NUS to let students design their own modules from August

(From left) NUS senior deputy president and provost Professor Ho Teck Hua with NUS undergraduates Syazwani Daud Dave Nonis and Felix Tan. (Photo: Tan Si Hui)

SINGAPORE: Undergraduates at the National University of Singapore (NUS) may soon try their hand at designing their own modules, the school announced on Friday (Feb 8). 

The optional Design-Your-Own-Module initiative, which begins in August, is part of the university's efforts to help students take greater ownership of their learning and better pursue their passions. 

Interested students can organise themselves into groups of at least 10 and submit a proposal to an NUS faculty mentor or to their home faculty for review and approval.

They can choose to invite a guest speaker from the industry to tutor them on a subject - for instance fintech, urban sustainability or the fine arts - or they may select modules from a suite of online courses offered by edX, a not-for-profit massive open online course provider created by the Massachusetts Institute of Technology (MIT) and Harvard University. 

Faculty mentors will then set assignments, supervise discussions and ensure demonstrations of competence in the field of study.

Under the initiative, the students may take up to four modular credits from their Unrestricted Electives Modules to pursue subjects that "contribute to their personal and professional growth", said NUS in a press release.

They may use the modules to meet the requirements for a specialisation, minor, double major, double degree or concurrent bachelor-master’s degree.

The modules under the Design-Your-Own-Module initiative will be graded on a satisfactory or unsatisfactory basis and will not contribute any marks towards a student’s cumulative average point.

NUS senior deputy president and provost Professor Ho Teck Hua said one of the reasons for the initiative was that a lot of students might have "special needs" that NUS professors do not cater for.

“Second reason is that we want our students to take charge of their learning journey," he said. "It’s important for them to start from NUS to plan for their lifelong journey and to be responsible for their learning journey themselves.”

NUS undergraduate Felix Tan, who hopes to help others pick up soft skills like teamwork and communication, said he intends to create a module on the subject.

Mr Tan, a first-year undergraduate, said: “My friends tell me they are interested in picking up these soft skills, but don’t know how to go about doing it. Being able to design this module would be a first step.

“It also offers students an avenue to pursue things that the university currently does not offer.”

When asked if the new initiative would lead to an increase in workload for faculty members, especially after last December’s exodus of lecturers in the NUS faculty of arts and social sciences, Prof Ho said faculty members will be provided with teaching credit that will be part of their teaching load.


Another initiative that the university will roll out will give polytechnic graduates with entrepreneurial abilities a better chance of getting into NUS.

The university is working with the five polytechnics, which can nominate up to 200 graduating students in total.

These students will be considered for admissions.

Prof Ho said he is hoping that more polytechnic students will take advantage of NUS’s entrepreneur ecosystem.

“We promise to interview them," he said. "For a group of students who don’t meet the academic cut-off, we will admit them under the aptitude-based discretionary admission.”

Each year, up to 15 per cent of applicants are identified for admission based on qualities other than academic merit. Last year, 15 per cent of NUS' student intake was made up of polytechnic students, up from 11 per cent five years ago.

More could also get into their first-choice programme starting this year.

An initiative to give A-Level applicants bonus points for their first-choice courses will be extended to those with polytechnic, NUS High School and International Baccalaureate qualifications.

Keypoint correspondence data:
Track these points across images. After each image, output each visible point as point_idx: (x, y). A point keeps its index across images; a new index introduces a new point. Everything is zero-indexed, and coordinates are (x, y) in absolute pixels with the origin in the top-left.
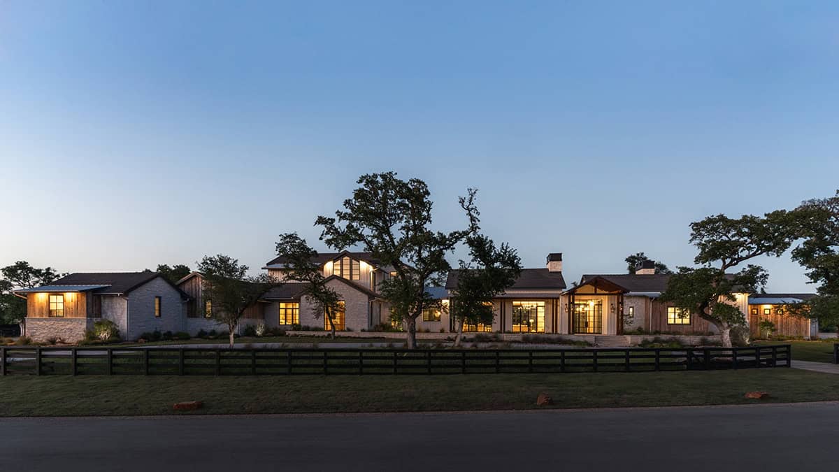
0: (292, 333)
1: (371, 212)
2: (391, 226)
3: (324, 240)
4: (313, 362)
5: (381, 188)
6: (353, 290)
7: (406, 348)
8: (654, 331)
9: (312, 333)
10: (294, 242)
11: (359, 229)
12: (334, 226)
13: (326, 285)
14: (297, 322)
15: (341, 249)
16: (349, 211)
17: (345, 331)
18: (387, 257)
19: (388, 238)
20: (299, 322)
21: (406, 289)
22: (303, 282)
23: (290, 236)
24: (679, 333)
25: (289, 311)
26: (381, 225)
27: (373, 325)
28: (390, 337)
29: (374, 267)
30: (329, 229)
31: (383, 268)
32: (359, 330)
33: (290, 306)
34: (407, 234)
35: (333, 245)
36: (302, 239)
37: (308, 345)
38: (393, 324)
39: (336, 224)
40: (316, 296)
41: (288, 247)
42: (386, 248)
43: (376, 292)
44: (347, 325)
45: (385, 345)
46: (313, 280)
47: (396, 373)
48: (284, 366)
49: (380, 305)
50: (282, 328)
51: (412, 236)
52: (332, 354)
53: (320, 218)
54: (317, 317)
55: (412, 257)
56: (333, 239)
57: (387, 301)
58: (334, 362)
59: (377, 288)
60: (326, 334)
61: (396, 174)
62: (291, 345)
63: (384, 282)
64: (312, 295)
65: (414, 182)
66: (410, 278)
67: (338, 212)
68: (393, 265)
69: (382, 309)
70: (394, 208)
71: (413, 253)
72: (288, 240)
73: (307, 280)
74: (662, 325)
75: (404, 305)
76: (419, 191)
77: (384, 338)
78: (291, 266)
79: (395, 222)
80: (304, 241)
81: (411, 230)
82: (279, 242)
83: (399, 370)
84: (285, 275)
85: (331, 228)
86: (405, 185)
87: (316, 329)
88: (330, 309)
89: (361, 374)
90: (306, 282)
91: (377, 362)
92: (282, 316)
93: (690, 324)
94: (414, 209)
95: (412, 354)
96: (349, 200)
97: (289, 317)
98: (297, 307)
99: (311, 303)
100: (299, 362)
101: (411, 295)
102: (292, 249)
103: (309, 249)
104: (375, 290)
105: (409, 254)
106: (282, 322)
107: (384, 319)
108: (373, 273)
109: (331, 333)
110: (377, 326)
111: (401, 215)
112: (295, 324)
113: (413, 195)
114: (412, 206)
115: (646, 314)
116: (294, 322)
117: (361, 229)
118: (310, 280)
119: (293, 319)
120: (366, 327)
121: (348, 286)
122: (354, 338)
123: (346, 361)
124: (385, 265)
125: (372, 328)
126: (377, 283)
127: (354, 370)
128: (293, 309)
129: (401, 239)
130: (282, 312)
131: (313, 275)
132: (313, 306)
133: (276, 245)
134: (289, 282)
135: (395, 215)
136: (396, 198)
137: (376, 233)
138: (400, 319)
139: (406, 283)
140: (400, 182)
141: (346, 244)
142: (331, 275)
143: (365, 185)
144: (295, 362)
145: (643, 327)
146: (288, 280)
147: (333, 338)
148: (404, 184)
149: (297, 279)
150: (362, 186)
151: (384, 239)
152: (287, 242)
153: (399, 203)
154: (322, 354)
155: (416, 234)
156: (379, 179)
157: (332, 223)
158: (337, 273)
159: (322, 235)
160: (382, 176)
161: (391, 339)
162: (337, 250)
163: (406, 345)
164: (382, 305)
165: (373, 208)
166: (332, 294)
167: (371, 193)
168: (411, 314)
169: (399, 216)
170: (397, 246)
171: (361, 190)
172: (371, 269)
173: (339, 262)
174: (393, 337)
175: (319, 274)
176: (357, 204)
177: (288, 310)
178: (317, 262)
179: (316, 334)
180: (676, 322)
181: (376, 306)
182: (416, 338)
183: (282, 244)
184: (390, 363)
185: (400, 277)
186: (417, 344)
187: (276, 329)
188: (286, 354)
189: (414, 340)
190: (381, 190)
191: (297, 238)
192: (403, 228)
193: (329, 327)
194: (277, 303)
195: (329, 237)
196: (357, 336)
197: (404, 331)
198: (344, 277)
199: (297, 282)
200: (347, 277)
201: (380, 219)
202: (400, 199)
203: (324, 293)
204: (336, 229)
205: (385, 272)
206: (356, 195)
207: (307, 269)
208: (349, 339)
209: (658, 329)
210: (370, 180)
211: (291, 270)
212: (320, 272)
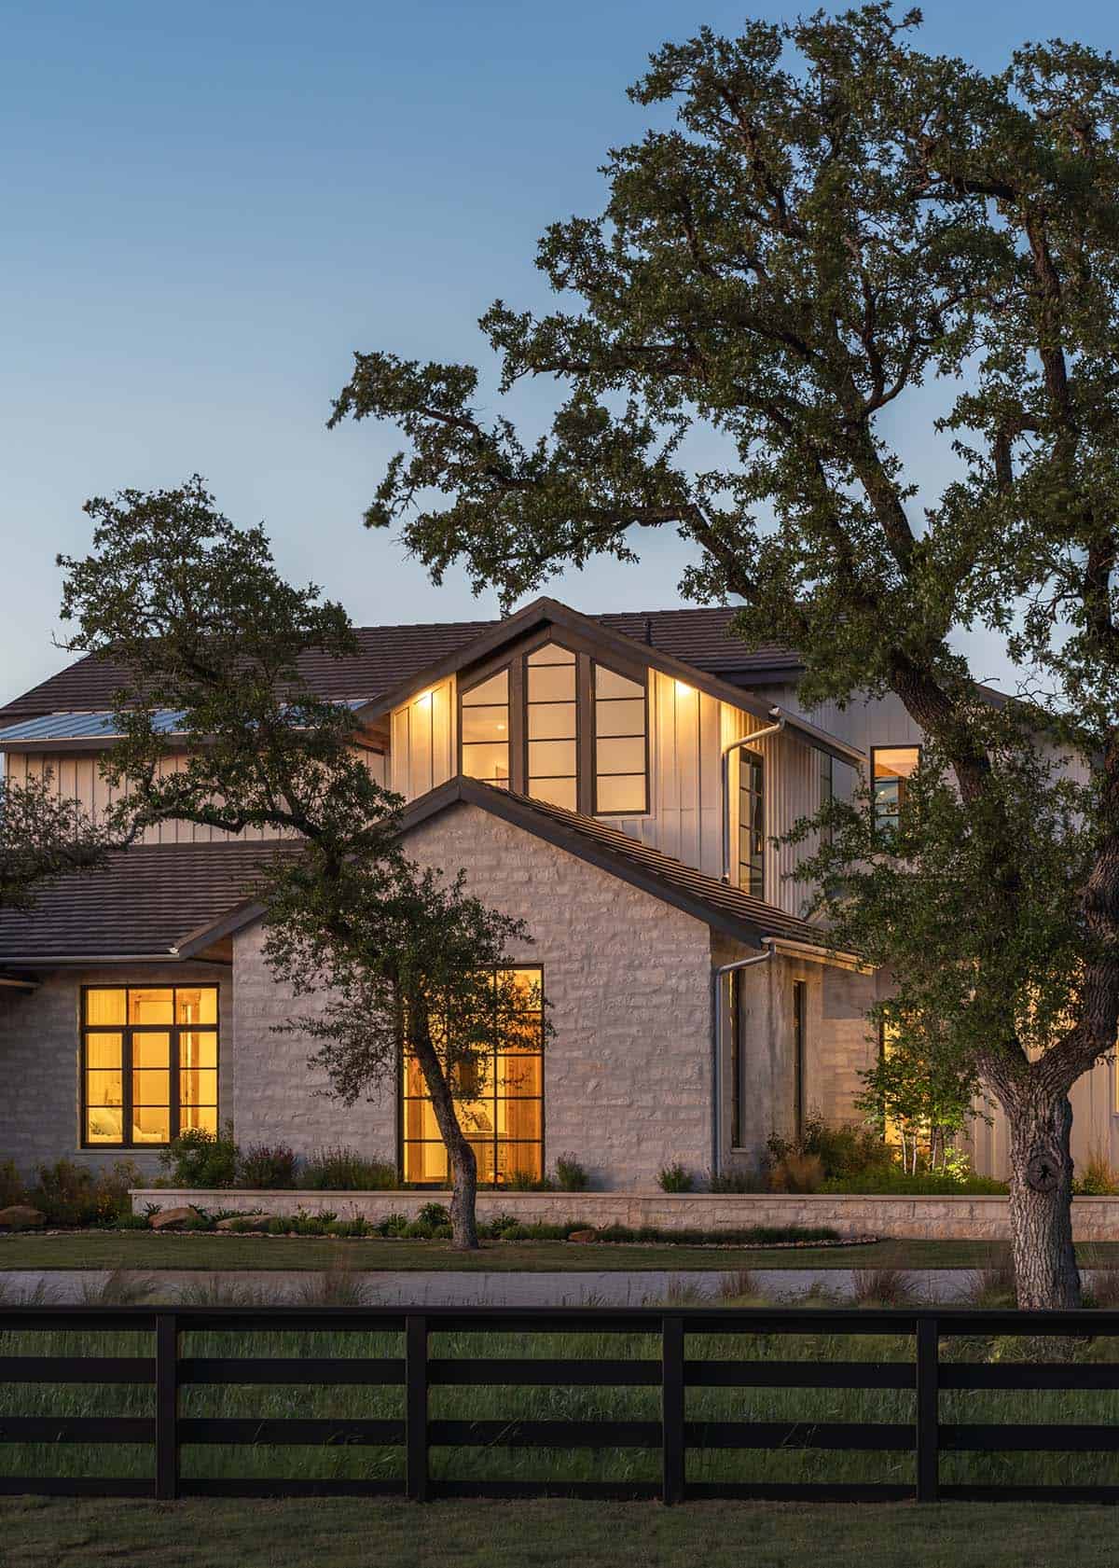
0: (173, 1202)
1: (737, 312)
2: (879, 401)
3: (398, 524)
4: (325, 1403)
5: (804, 132)
6: (601, 888)
7: (997, 1301)
9: (312, 1204)
10: (187, 548)
11: (645, 436)
12: (467, 423)
13: (407, 854)
14: (208, 1122)
15: (515, 584)
16: (575, 305)
17: (543, 1186)
18: (851, 626)
19: (856, 491)
20: (226, 1123)
21: (995, 858)
22: (252, 834)
23: (161, 510)
25: (152, 1050)
26: (808, 391)
27: (750, 1141)
28: (875, 1226)
29: (759, 716)
30: (433, 445)
31: (820, 719)
32: (647, 1168)
33: (157, 1007)
34: (1002, 454)
35: (463, 558)
36: (243, 526)
37: (288, 1288)
38: (893, 1134)
39: (485, 406)
40: (341, 932)
41: (148, 590)
42: (845, 567)
43: (770, 899)
44: (566, 1144)
45: (844, 1284)
46: (315, 819)
47: (932, 1489)
48: (133, 1431)
49: (800, 991)
50: (104, 1168)
51: (1040, 476)
52: (458, 1346)
53: (371, 367)
54: (349, 1085)
55: (1038, 625)
56: (463, 516)
57: (848, 961)
58: (479, 1402)
59: (774, 860)
60: (410, 1207)
61: (915, 17)
62: (172, 1289)
63: (835, 815)
64: (308, 928)
65: (1049, 66)
66: (1027, 777)
67: (498, 314)
68: (894, 685)
69: (813, 1018)
70: (906, 268)
71: (1043, 592)
72: (146, 534)
73: (277, 818)
75: (988, 983)
76: (1087, 131)
77: (830, 1234)
78: (167, 720)
79: (909, 371)
80: (257, 538)
81: (1028, 422)
82: (85, 549)
83: (956, 1466)
84: (129, 787)
85: (447, 439)
86: (985, 97)
87: (341, 1176)
88: (437, 1028)
89: (679, 1489)
90: (270, 833)
91: (793, 1403)
92: (104, 1085)
94: (1053, 269)
95: (1051, 1349)
96: (579, 226)
97: (152, 1087)
98: (208, 1014)
99: (302, 987)
100: (232, 1401)
101: (1032, 908)
102: (175, 602)
103: (291, 599)
104: (757, 882)
105: (1019, 606)
106: (105, 1122)
107: (830, 1094)
108: (746, 756)
109: (445, 1200)
110: (775, 1146)
111: (952, 320)
112: (195, 1141)
113: (1045, 164)
114: (1041, 246)
116: (186, 1127)
117: (668, 430)
118: (297, 819)
119: (175, 1106)
120: (697, 1156)
121: (564, 858)
122: (618, 1235)
123: (567, 1400)
124: (840, 692)
125: (744, 1161)
126: (772, 827)
127: (622, 1465)
128: (175, 1031)
129: (957, 490)
130: (103, 1050)
131: (316, 779)
132: (321, 1003)
133: (65, 574)
134: (150, 836)
135: (908, 319)
136: (915, 195)
137: (774, 458)
138: (953, 1094)
139: (994, 820)
140: (947, 71)
141: (560, 549)
142: (443, 776)
143: (687, 113)
144: (198, 1403)
146: (141, 821)
147: (459, 1232)
148: (976, 84)
149: (209, 817)
150: (666, 117)
151: (825, 501)
152: (141, 554)
153: (938, 230)
154: (395, 1346)
155: (1065, 451)
156: (795, 65)
157: (449, 401)
158: (489, 766)
159: (386, 491)
160: (812, 39)
161: (881, 1241)
162: (494, 591)
163: (1005, 1280)
164: (814, 998)
165: (750, 278)
166: (453, 916)
167: (728, 168)
168: (1035, 1053)
169: (937, 327)
170: (929, 546)
171: (660, 151)
172: (731, 726)
173: (496, 688)
174: (897, 1229)
175: (362, 770)
176: (633, 252)
177: (141, 1040)
178: (347, 692)
179: (346, 1206)
181: (766, 996)
182: (1079, 1235)
183: (105, 567)
184: (883, 1418)
185: (950, 778)
186: (1086, 1277)
187: (60, 1178)
188: (142, 1345)
189: (1064, 1249)
190: (809, 140)
191: (203, 520)
192: (970, 411)
193: (434, 1162)
194: (71, 993)
195: (436, 500)
196: (635, 1221)
197: (981, 1188)
198: (538, 792)
199: (204, 834)
200: (554, 791)
201: (802, 352)
202: (946, 197)
203: (392, 909)
204: (482, 445)
205: (832, 752)
206: (624, 185)
207: (278, 739)
208: (577, 1243)
210: (721, 72)
211: (169, 749)
212: (362, 757)
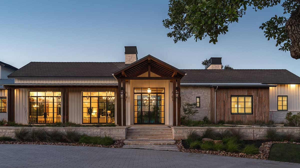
8: (218, 120)
24: (241, 123)
74: (226, 115)
93: (252, 114)
115: (212, 104)
145: (209, 117)
180: (240, 112)
209: (222, 119)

- Exercise brief: From the news article on the NUS module initiative, quote the passage between "The optional Design-Your-Own-Module" and "field of study.", inclusive.

- Written reply:
The optional Design-Your-Own-Module initiative, which begins in August, is part of the university's efforts to help students take greater ownership of their learning and better pursue their passions. 

Interested students can organise themselves into groups of at least 10 and submit a proposal to an NUS faculty mentor or to their home faculty for review and approval.

They can choose to invite a guest speaker from the industry to tutor them on a subject - for instance fintech, urban sustainability or the fine arts - or they may select modules from a suite of online courses offered by edX, a not-for-profit massive open online course provider created by the Massachusetts Institute of Technology (MIT) and Harvard University. 

Faculty mentors will then set assignments, supervise discussions and ensure demonstrations of competence in the field of study.